La Russie se considère en position d’infériorité par rapport aux Occidentaux et estime que le champ informationnel peut lui permettre de compenser ses faiblesses. Par l’utilisation du trolling, elle espère fragiliser nos opinions publiques en diffusant une information conditionnée et répondant à ses objectifs stratégiques.
La stratégie du troll : que visent les objectifs de la lutte informationnelle russe ?
The Strategy of the Troll: What is the Aim of the Russian Information Battle?

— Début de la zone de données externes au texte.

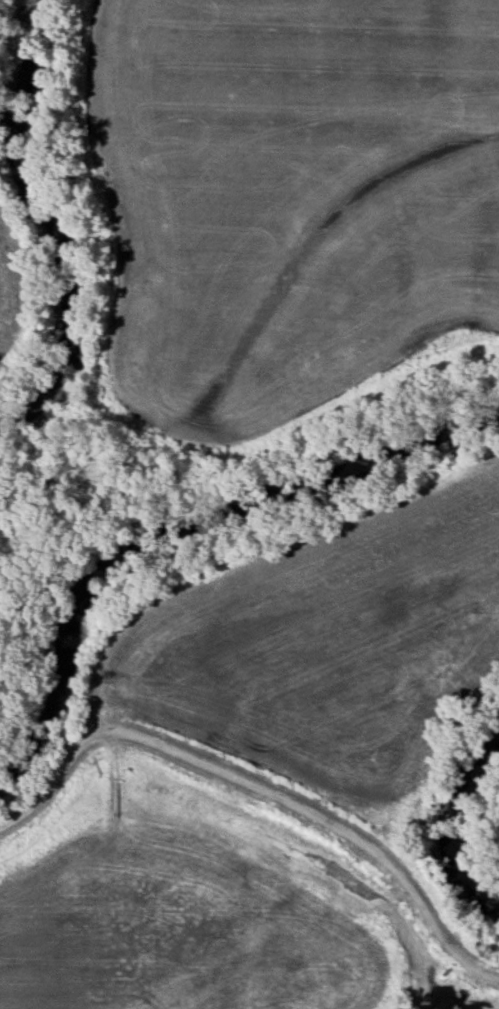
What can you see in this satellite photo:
river: (40, 217)
river: (178, 525)
river: (453, 828)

Russia feels it is in an inferior position with respect to Western countries and considers that the field of IT could allow it to compensate for its weaknesses. By using trolling, it hopes to undermine Western public opinion through the broadcasting of information manipulated to suits its own strategic objectives.

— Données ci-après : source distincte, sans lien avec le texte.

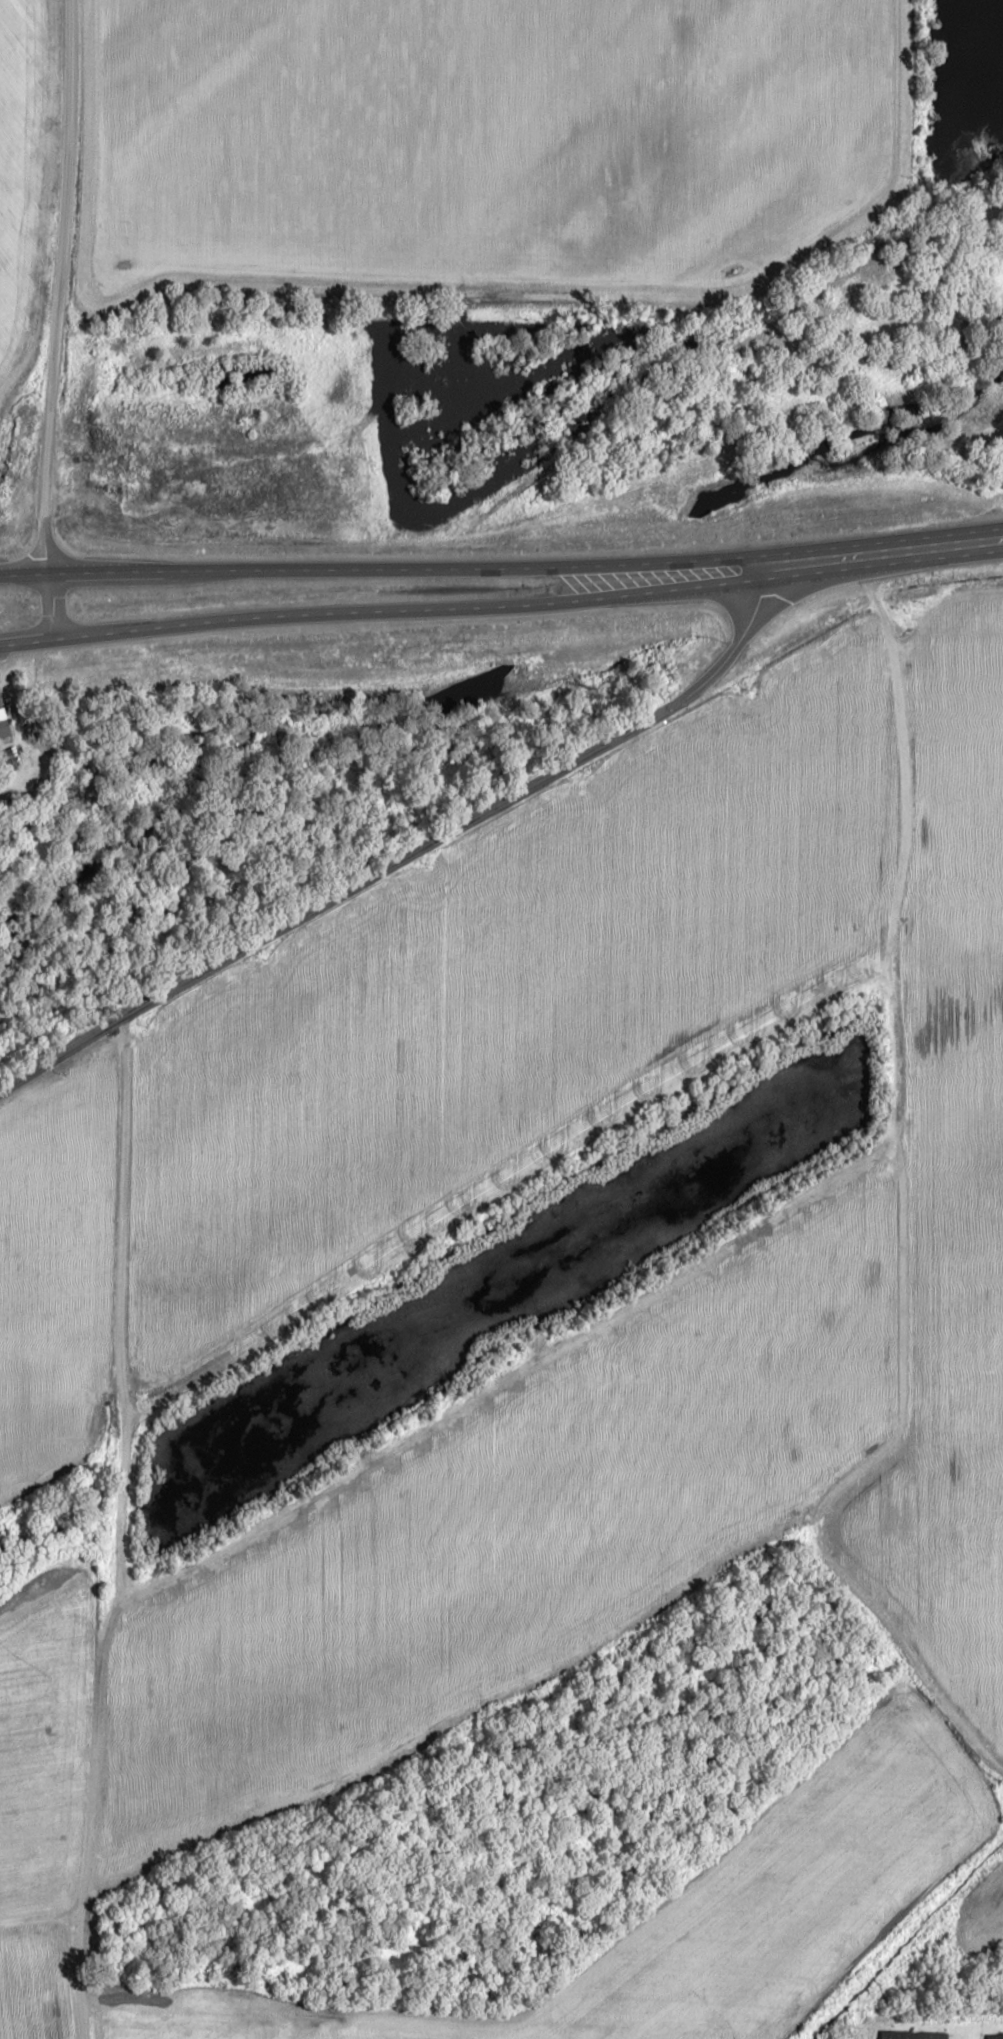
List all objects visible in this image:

La lutte informationnelle (informacionnoe protivoborstvo) relève d’un point essentiel de la politique de défense russe (1). Elle englobe plusieurs espaces dont le point commun réside dans la diffusion de l’information : espace cyber, médias de masse, institutions internationales. Les différentes facettes de la lutte informationnelle, menée par les autorités russes, sont aujourd’hui perçues comme des « ambiguïtés et intimidations stratégiques » (2). Mais que visent ces moyens du point de vue de la stratégie globale déployée ? La politique de désinformation russe est-elle orientée vers un objectif précis ? Nous proposons d’interpréter la stratégie qui se déploie dans le cadre de la lutte informationnelle russe à la lumière d’un troll. L’hypothèse est que la nature des moyens utilisés répond avant tout aux objectifs défensifs de la Russie qui se considère comme étant « dominée » dans l’espace informationnel. Cet article propose de tirer des conséquences stratégiques d’une telle posture.

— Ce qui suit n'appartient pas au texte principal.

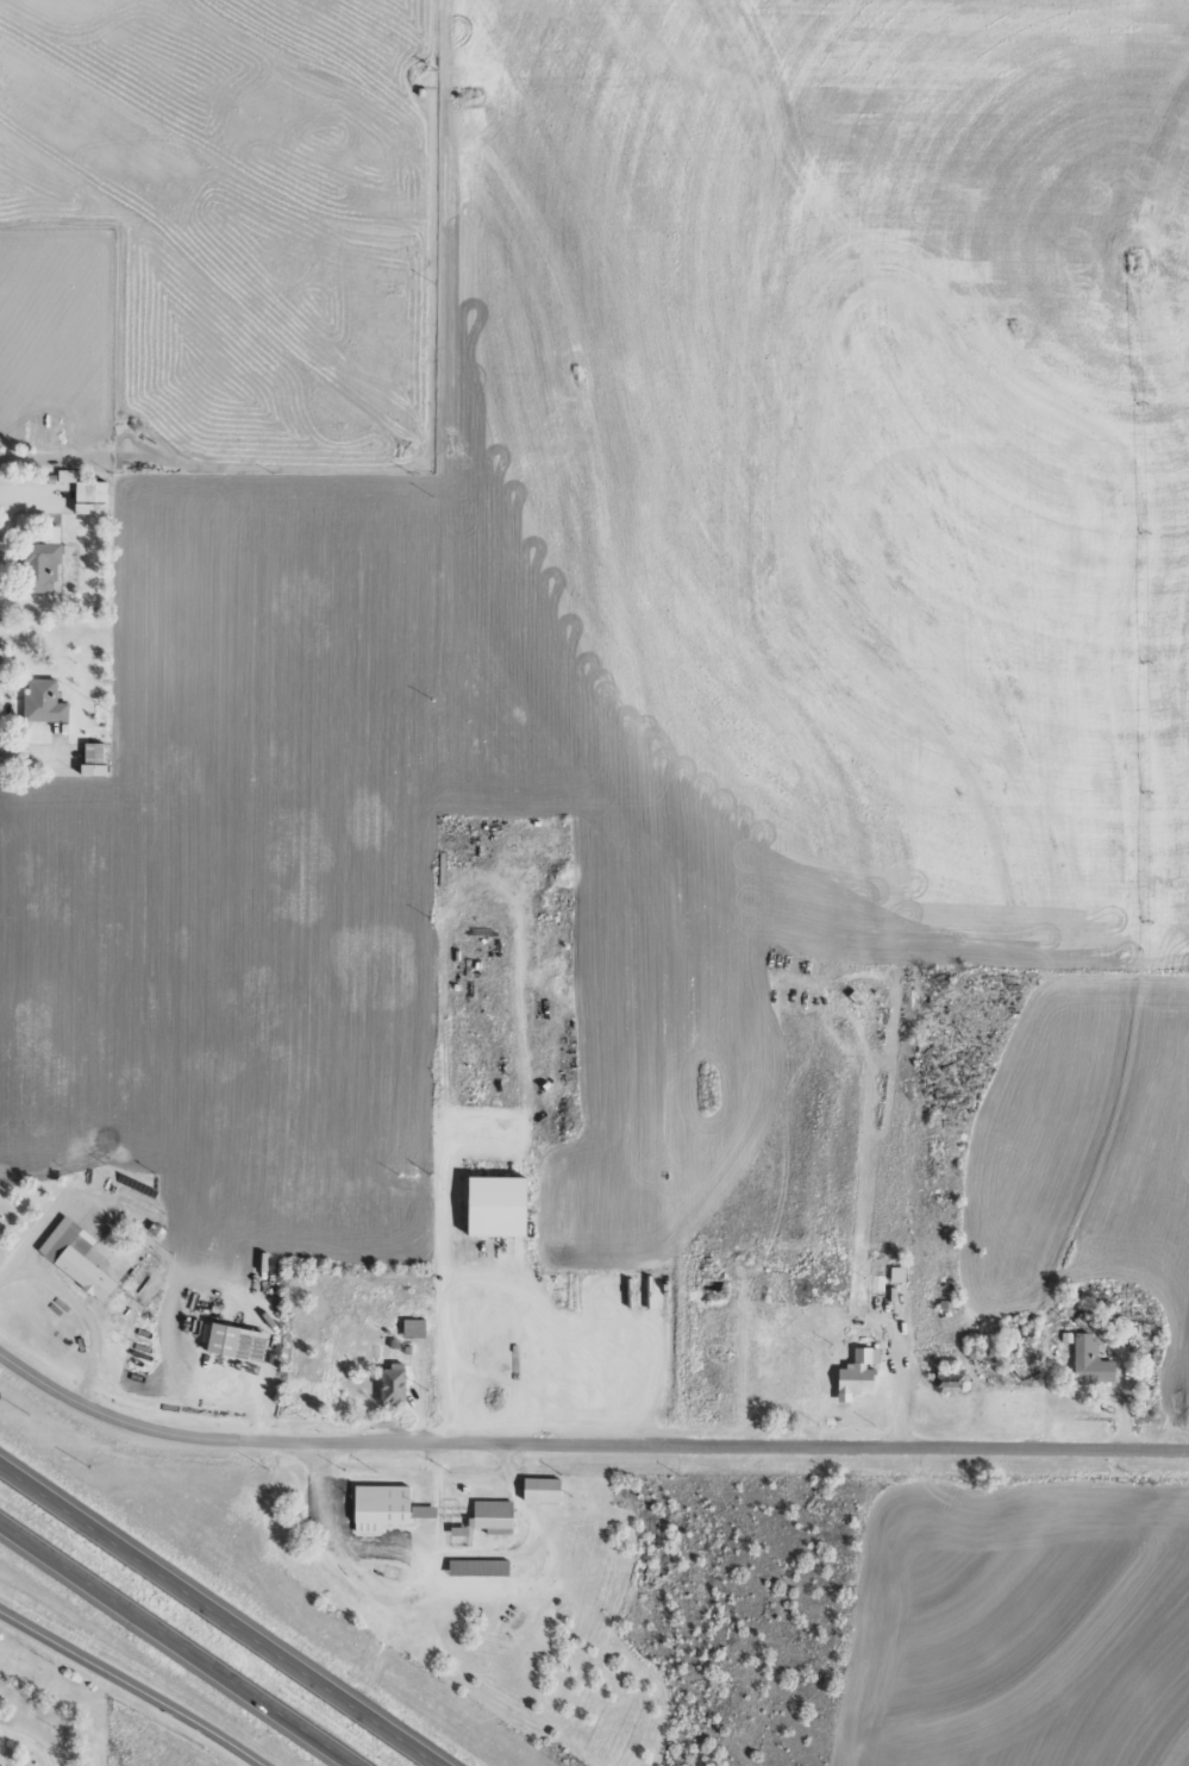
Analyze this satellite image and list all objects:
building: (69, 475)
building: (93, 497)
building: (42, 566)
building: (46, 702)
building: (96, 759)
building: (490, 1215)
building: (75, 1257)
building: (899, 1274)
building: (878, 1282)
building: (236, 1342)
building: (1093, 1361)
building: (860, 1373)
building: (952, 1379)
building: (396, 1384)
road: (584, 1437)
building: (544, 1488)
building: (382, 1508)
building: (492, 1516)
building: (477, 1567)
road: (223, 1613)
road: (183, 1640)
road: (135, 1684)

La (ré)émergence de la lutte informationnelle russe
La conception de la lutte informationnelle ne relève pas d’une invention stratégique de l’ère Poutine. En effet, suivant la thèse « continuiste » de l’histoire postsoviétique, ses fondations ont été posées durant la période soviétique avec, notamment, l’exploration stratégique et tactique du « contrôle réflexif » (3). Néanmoins, les objectifs actuels de la lutte informationnelle répondent, selon les autorités russes, aux exigences d’un monde multipolaire à la fois interconnecté, interdépendant et concurrentiel. Par conséquent, il serait erroné de considérer la résurgence de la lutte informationnelle comme une simple récurrence historique. C’est pourquoi il convient de la contextualiser à la lumière de la configuration politique russe actuelle.
La remise au goût du jour du facteur stratégique de l’information – et des moyens pour l’influencer – intervient suite à la vague des révolutions de couleur qui ont secoué l’espace postsoviétique dans les années 2000. S’ajoute, en plus de cela, la critique de l’autoritarisme dont fait l’objet le régime russe en 2004 et 2005 et qui contraint les autorités à réfléchir sur l’image que la Russie renvoie à l’étranger. Une première réponse à ce défi se trouve dans la conception de la « démocratie souveraine » promue par l’adjoint, chef de l’administration présidentielle de Poutine en 2007, Vladislav Sourkov (4). La thèse défendue par cette conception renvoie au fait que les puissances extérieures (l’Otan et les organisations internationales occidentales principalement) désirent « diriger » en les influençant les États postsoviétiques considérés comme « dénués de souveraineté ». Or, l’idée défendue par Sourkov consiste à défendre la souveraineté et donc la spécificité russe, voire le « monde russe », par tous les moyens politiques et économiques, mais aussi informationnels. Dans sa conception, Sourkov propose de considérer la souveraineté comme « un synonyme politique de compétitivité » (5). Selon les promoteurs de la doctrine, la Russie « n’accepterait aucun ordre mondial dans lequel elle n’aurait pas de poids dans les prises de décisions stratégiques, pas de voix dans les “conseils d’administration” » (6). La lutte informationnelle russe à l’ère Poutine réémerge donc dans un contexte où la Russie intègre le jeu du capitalisme et de la gouvernance mondiale tout en consolidant un projet proprement russe.